The southerner let out a grunt of mirth. “Sure would like to be a fly on the wall when he issues the warrant,” he commented. “So what about the man who came to her bedroom?”

That was the crux of the matter. There were several good reasons to think that it had been Forsythe himself, Wiki mediated.

He said softly, “How did you pay your mess bill, Lieutenant?”

“It's
Captain
to you,” Forsythe snapped without a pause. “And paying my mess bill had
nothin'
to do with Ophelia.”

Then to Wiki's great surprise he barked with laughter, slapping his thigh and saying, “It's too good a joke not to share—it was Tristram Stanton himself who donated the necessary to pay off my accounts.”

“What?”

“Not that he knew about it,” Forsythe confessed, with a reminiscent grin.

“So what happened?”

“I was mindin' me own business on the wharf at Portsmouth when Astronomer Burroughs toddled along totin' a parcel.
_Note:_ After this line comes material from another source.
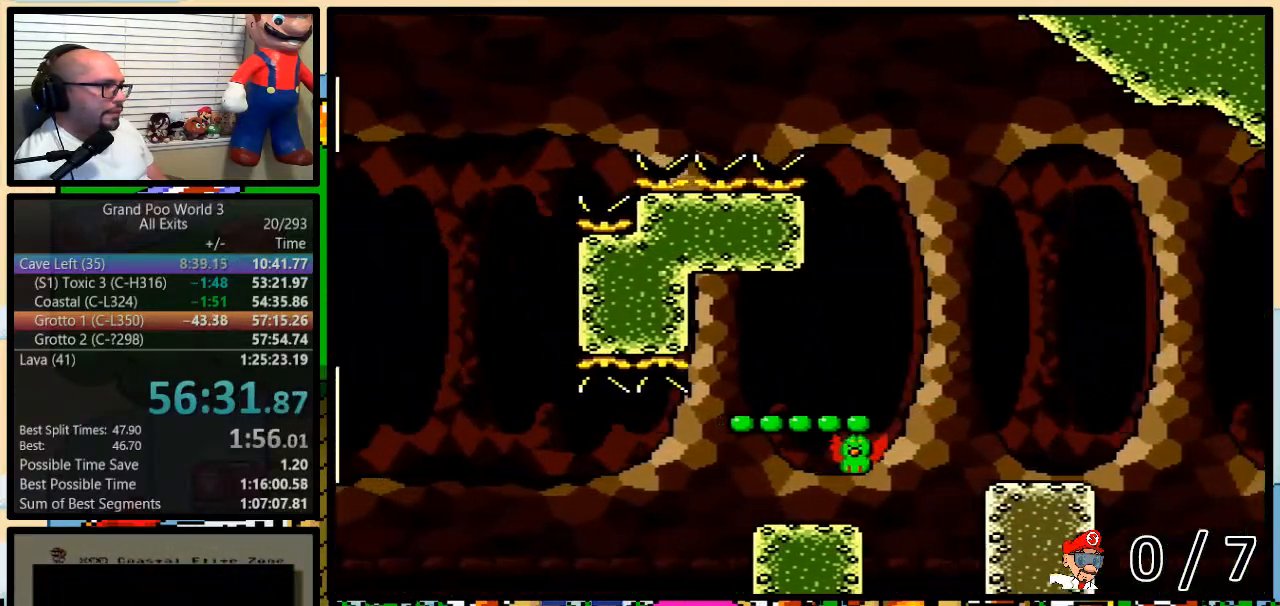
{"buttons": ["B", "Y", "DPAD_RIGHT"], "events": [[450, "DPAD_LEFT", "up"], [450, "DPAD_UP", "down"], [483, "DPAD_RIGHT", "down"], [483, "DPAD_UP", "up"]]}
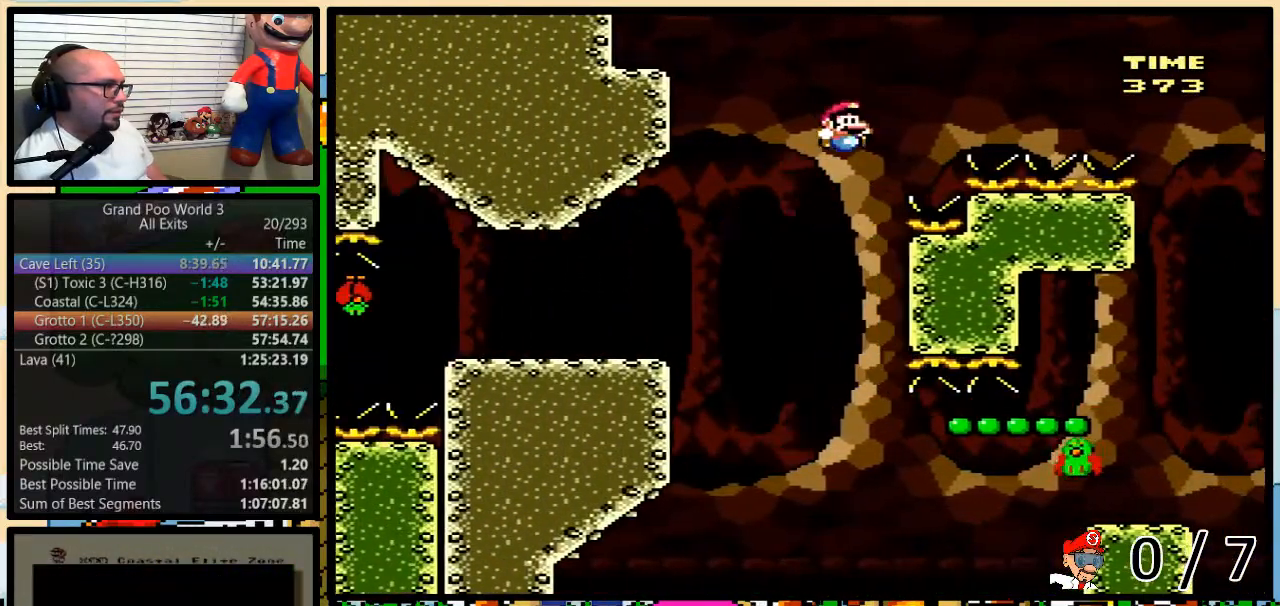
{"buttons": ["B", "Y"], "events": [[267, "B", "up"], [267, "DPAD_RIGHT", "up"], [300, "DPAD_LEFT", "down"], [333, "B", "down"], [467, "DPAD_LEFT", "up"]]}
He had the confounded sauce to instruct me to deliver it to Stanton, and while I was learnin' him that lieutenants are not to be ordered around like common little swabs of junior mids, who should arrive but Tristram Stanton himself. I told him to take his own bloody parcel, and he told me to keep it. So I did.”

“And there was money inside it?”

“Not to first appearances. It was a suit of clothes—a good suit, fine black broadcloth coat, white vest, shirt, stock, good black breeches. The best surprise, though, was what one of the pockets held—a draft for a thousand dollars, to be cashed by the bearer, and signed by Astronomer Burroughs himself.”